PROBLEM TO WORK ON
Edit the material below by replacing each occurrence of "value" with "amount" and keeping all other text unchanged. Leave the pictures out of your answer.

DATASET EXTRACT
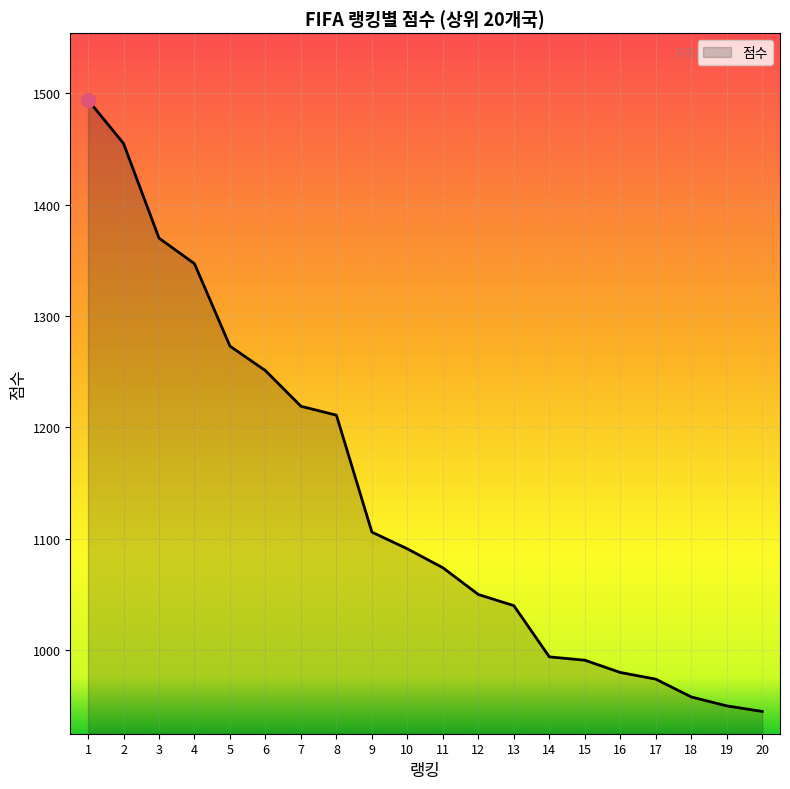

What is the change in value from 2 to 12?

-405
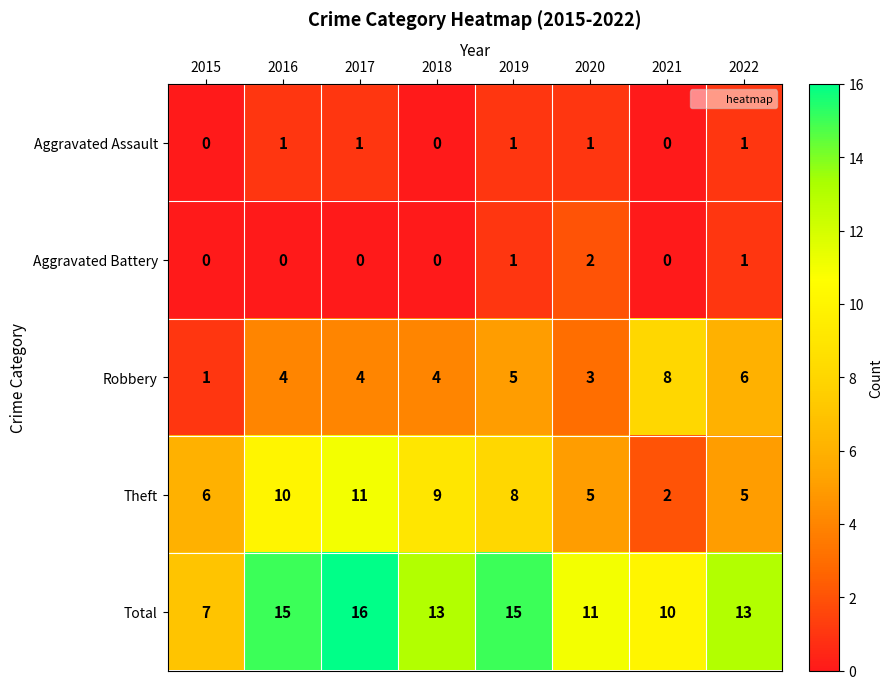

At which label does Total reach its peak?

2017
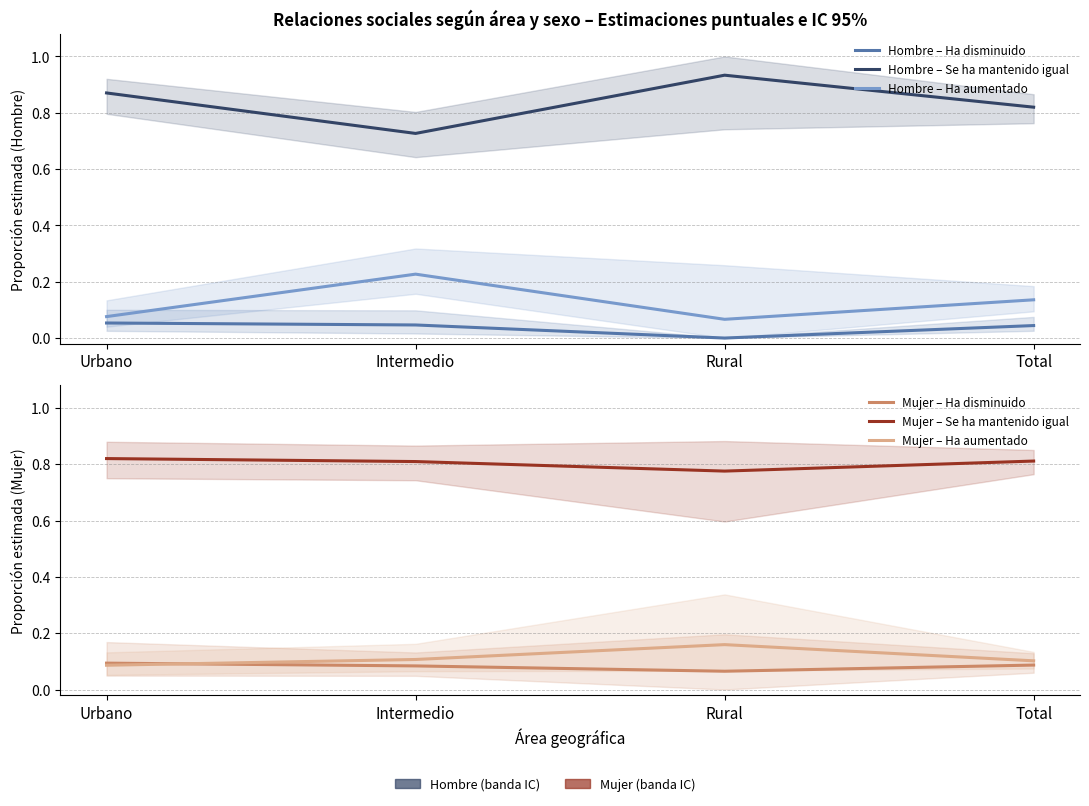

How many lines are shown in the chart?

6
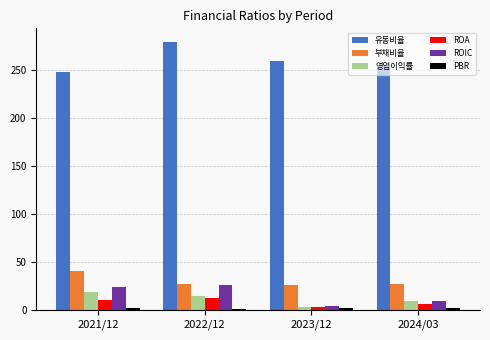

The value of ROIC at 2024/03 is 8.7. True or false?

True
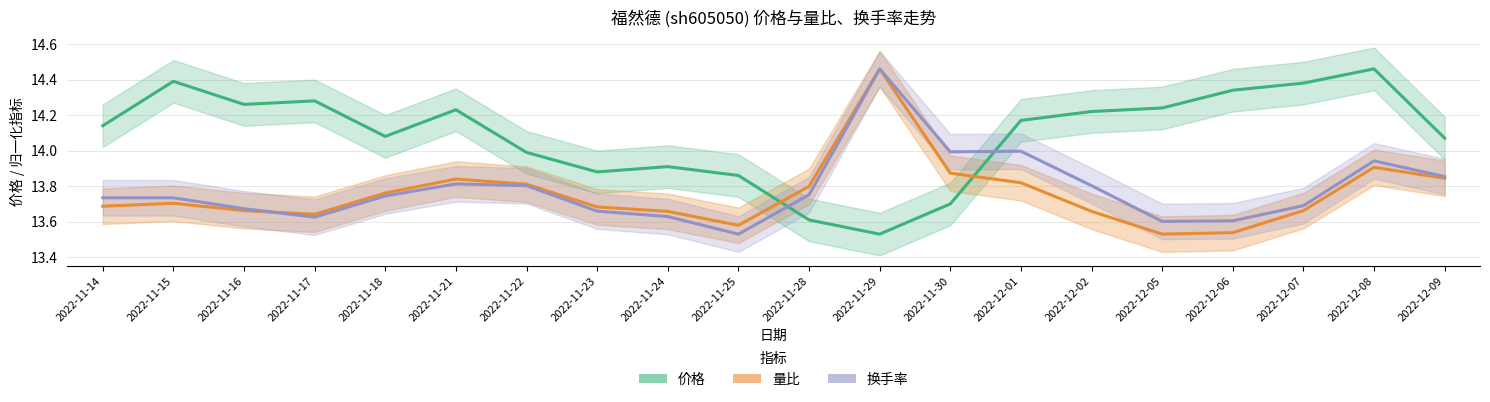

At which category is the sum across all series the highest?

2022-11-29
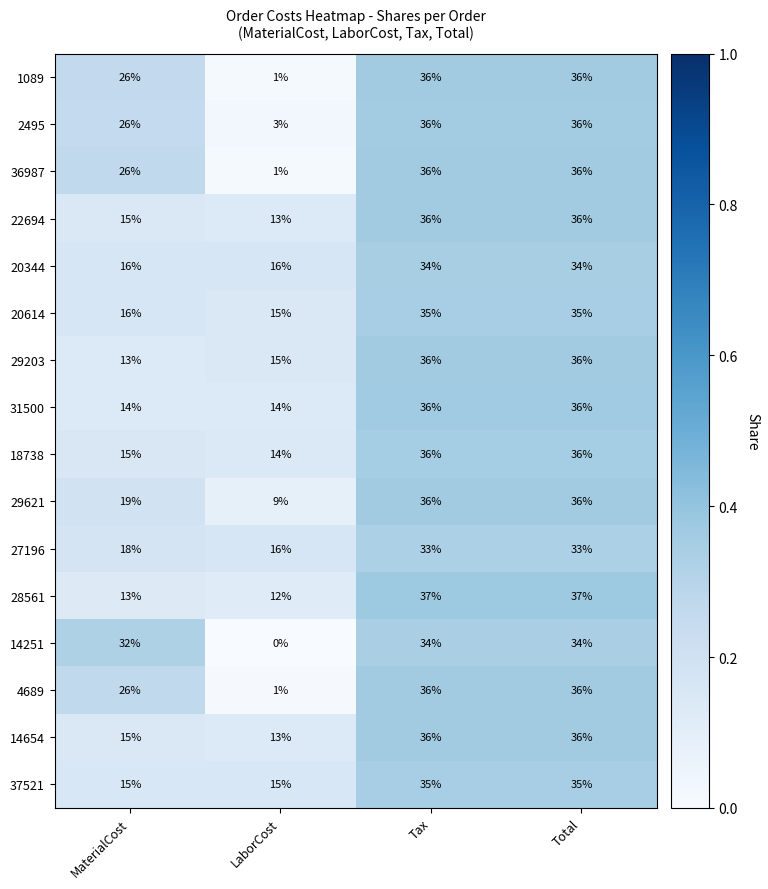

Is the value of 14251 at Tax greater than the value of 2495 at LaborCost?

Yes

RESPONSE TO THE EXERCISE
What is the change in amount from 2 to 12?

-405

At which label does Total reach its peak?

2017

How many lines are shown in the chart?

6

The amount of ROIC at 2024/03 is 8.7. True or false?

True

At which category is the sum across all series the highest?

2022-11-29

Is the amount of 14251 at Tax greater than the amount of 2495 at LaborCost?

Yes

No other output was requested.